だから「充実した休日」という考えをいったん捨てる。
散歩した。OK。
スーパーへ行った。OK。
ブログを書いた。OK。
スト6でボコボコにされた。
……まあOK。いや、よくない。でもOK.
一個でも「今日はこれをやった」と言えるものがあればいい。
一日全部を有意義にする必要はない。
何もしない休日があってもいい
ここまで行動する方法を書いてきたけど、逆のことも思う。
本当に疲れているなら、何もしなくていい。
平日の仕事で疲れているのに、休日まで、「運動しなきゃ」「勉強しなきゃ」「外出しなきゃ」「時間を有効活用しなきゃ」と考えていたら、休みなのに休めない。
一日中ゲームしてもいい。昼まで寝てもいい。YouTubeを見てもいい。
問題なのは、自分で「今日は何もしない」と決めたのか、それとも何となく何もできなかったのか。
同じゴロゴロでも、この違いは結構大きいと思う。
「今日は完全休養日」と決めてスト6をやる。
それならそれで立派な休日である。少なくとも「何となく一日が消えた」と後悔するよりはいい。
36歳。新しいことを始めるのに遅くはない
36歳になって思う。
20代みたいな勢いは少しずつなくなってきた。
仕事にも慣れた。生活もある程度決まった。休日のパターンも決まってくる。
放っておけば、会社 → 家 → 休日寝る → 会社、というループはいくらでも完成する。

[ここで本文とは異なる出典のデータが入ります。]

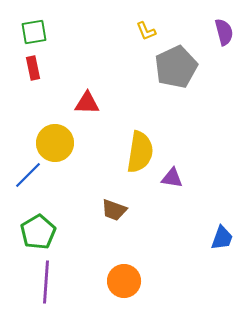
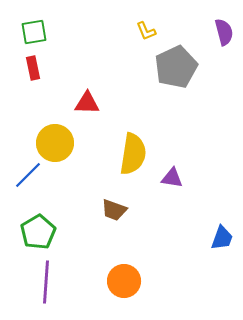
yellow semicircle: moved 7 px left, 2 px down
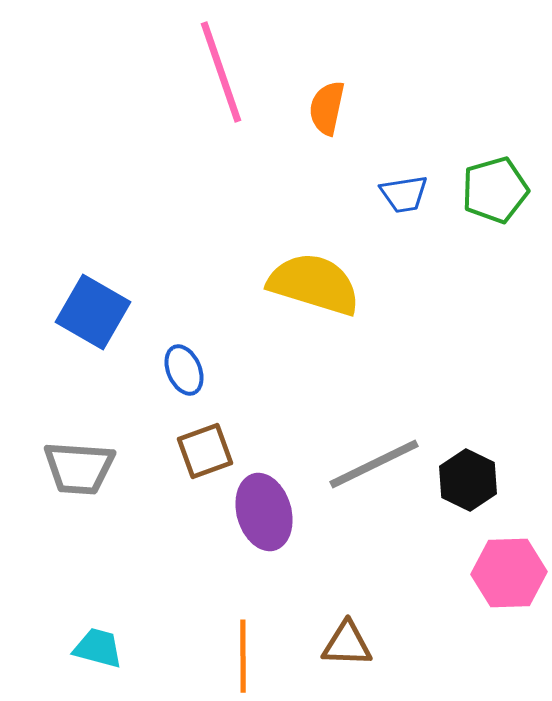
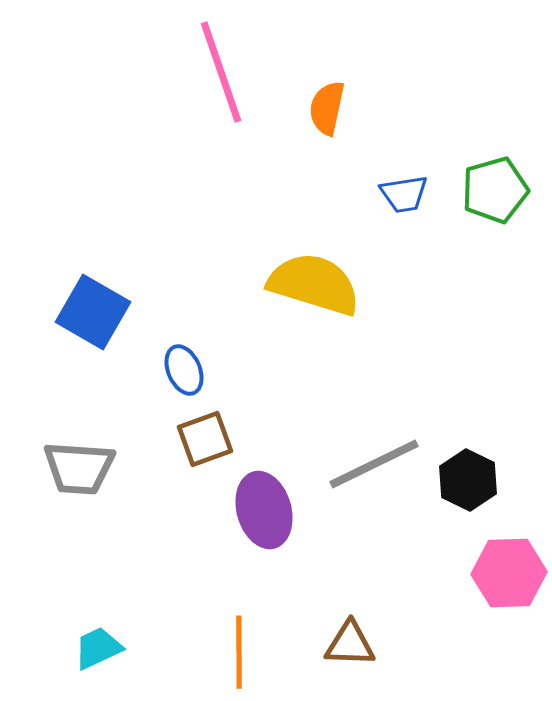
brown square: moved 12 px up
purple ellipse: moved 2 px up
brown triangle: moved 3 px right
cyan trapezoid: rotated 40 degrees counterclockwise
orange line: moved 4 px left, 4 px up
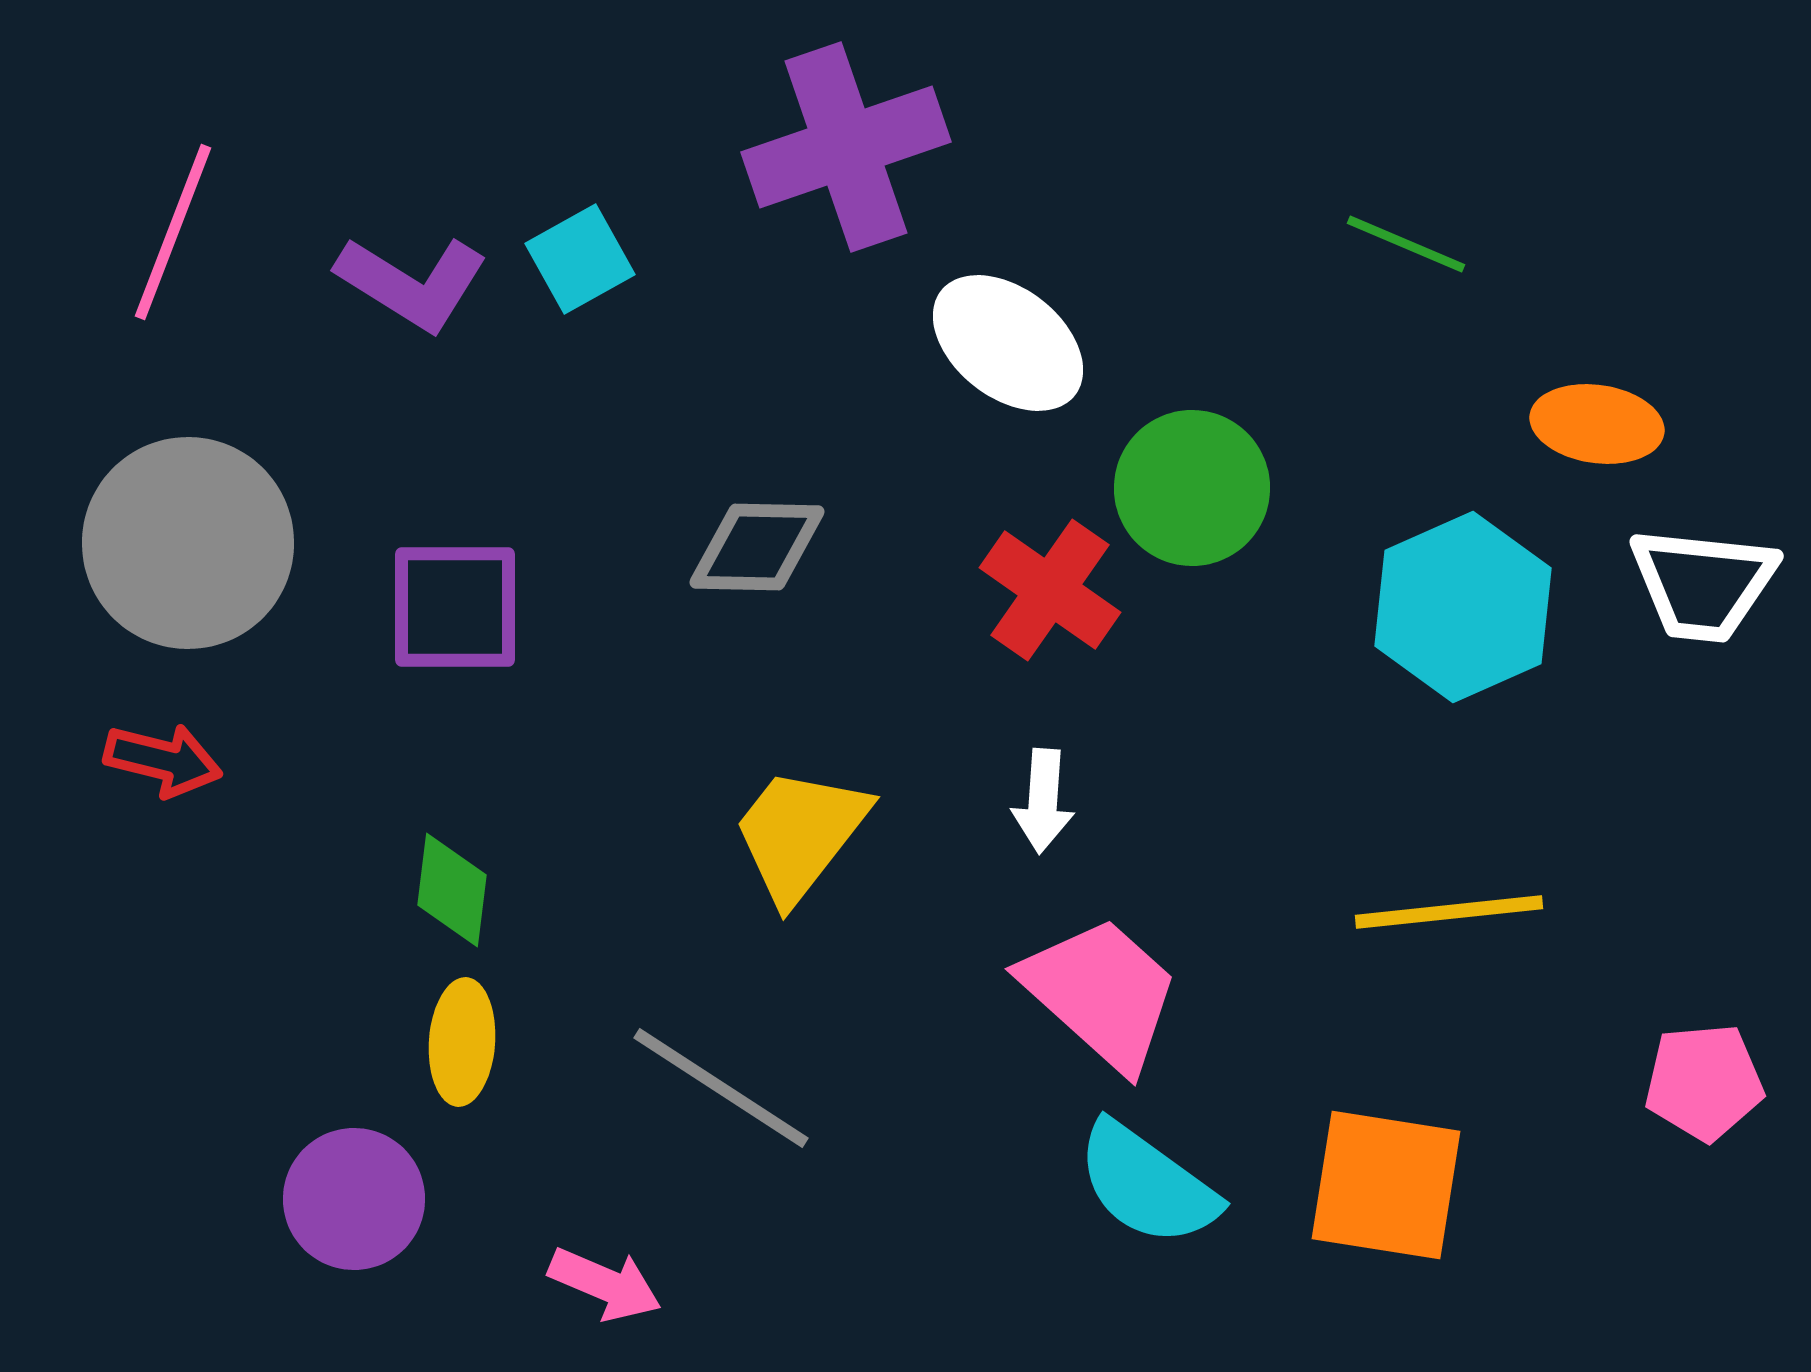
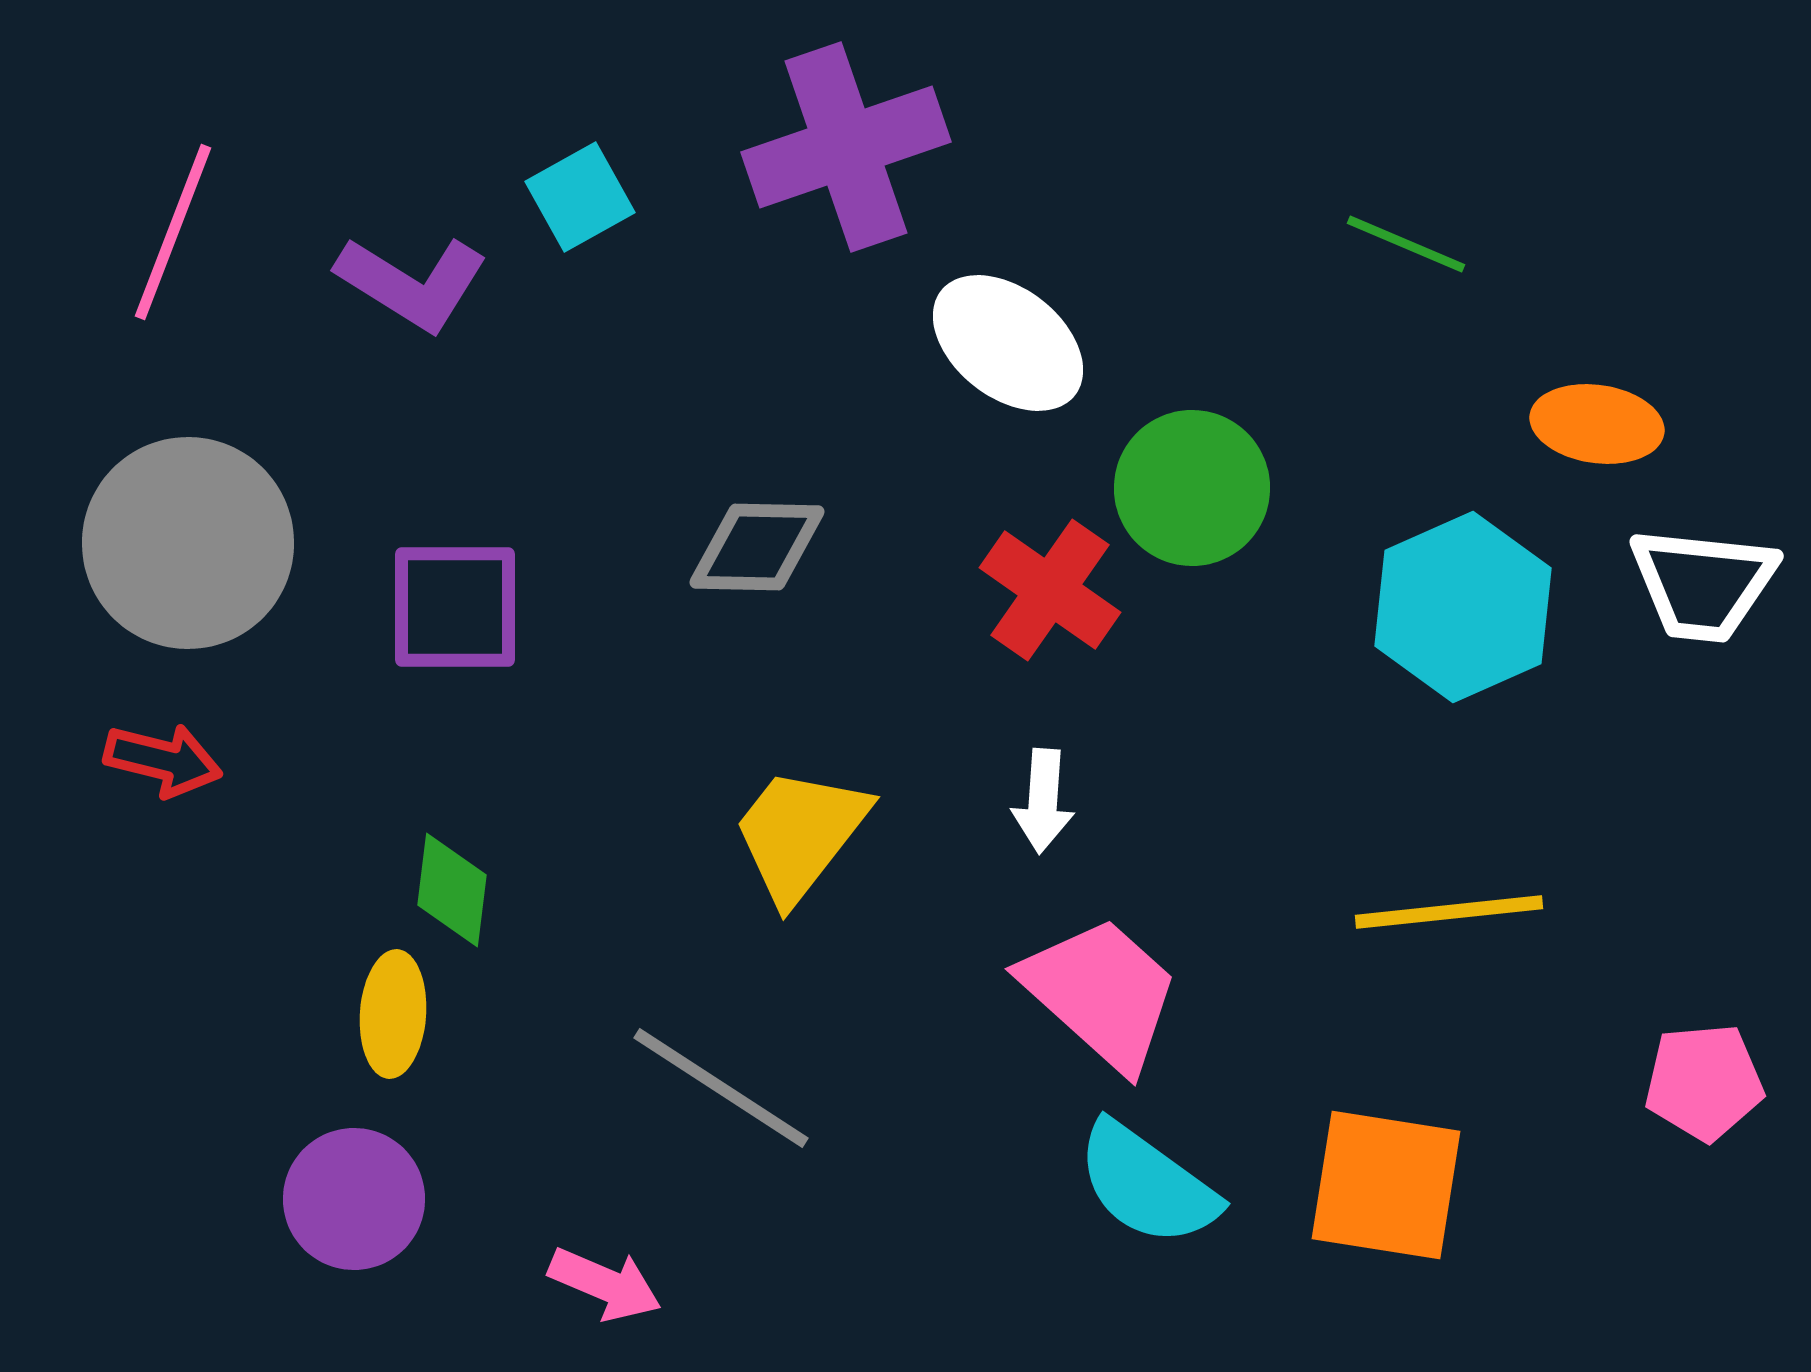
cyan square: moved 62 px up
yellow ellipse: moved 69 px left, 28 px up
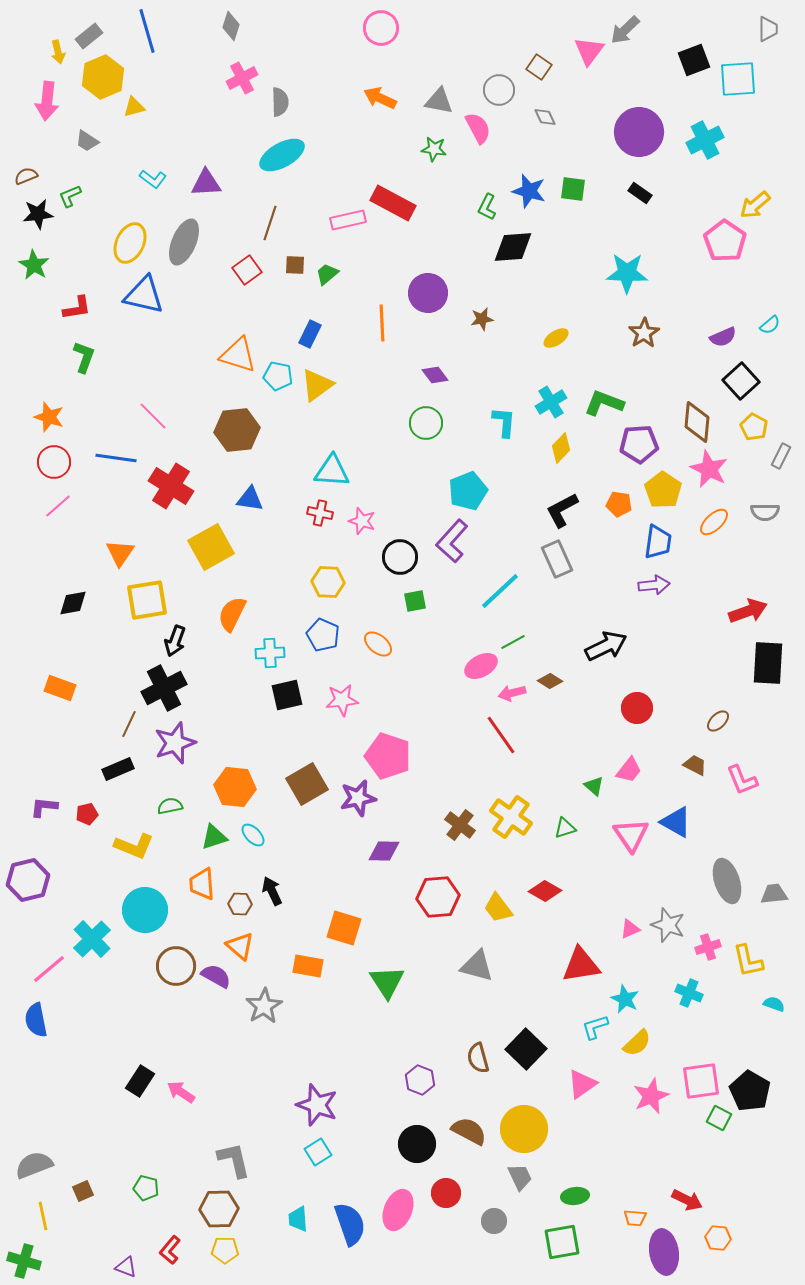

だからといって、急に趣味を10個作る必要はない。毎週旅行する必要もない。友達を増やさなくてもいい。
最近の俺なら、スト6を始めた。
まずそれでいい。
そこから、「ちょっと散歩してみるか」「ブログ書くか」「行ったことない店に行ってみるか」と一個ずつ増やしていけばいい。
36歳からでも、新しいことを始めれば生活にちょっとした変化は生まれる。
大改革はいらない。
昨日と違うことを一個やる。
それくらいがきっとちょうどいい。
まとめ:スト6でも散歩でもいい。昨日と違うことを一個やろう
36歳になって、休日を無気力に過ごすことが増えてきた。
これはちょっとまずいと思っている。
でも、いきなり「行動的な人間」になる必要はない。
今の俺がやってみようと思っているのは、
- 起きたらとりあえず着替える
- 午前中に一度だけ外へ出る
- 前日に「明日やること」を3つ決める
- 用事がなくても出かける
- スマホを見る前に一つだけ行動する
- 休日用に500円〜1,000円使っていいことにする
- 一個行動できたらその日はOKにする
そして最近、新しくストリートファイター6を始めた。
ゲームだから人生が劇的に変わるわけではない。
でも、「次の休み、ちょっとスト6やりたいな」と思えるものが一個増えた。
それだけでも、何となくスマホを見て一日が終わっていた頃よりはいい。
36歳。
別に人生を大改革したいわけじゃない。
ただ、日曜日の18時に「俺、今日何してたんだ?」と言う回数を少し減らしたい。
スト6でもいい。散歩でもいい。ラーメンでもいい。ブログでもいい。
まずは昨日までやっていなかったことを、一個やってみる。
そして次の休日は、とりあえず玄関を突破する。
帰ってきたらスト6をやる。
たぶん今の俺には、それくらいがちょうどいい。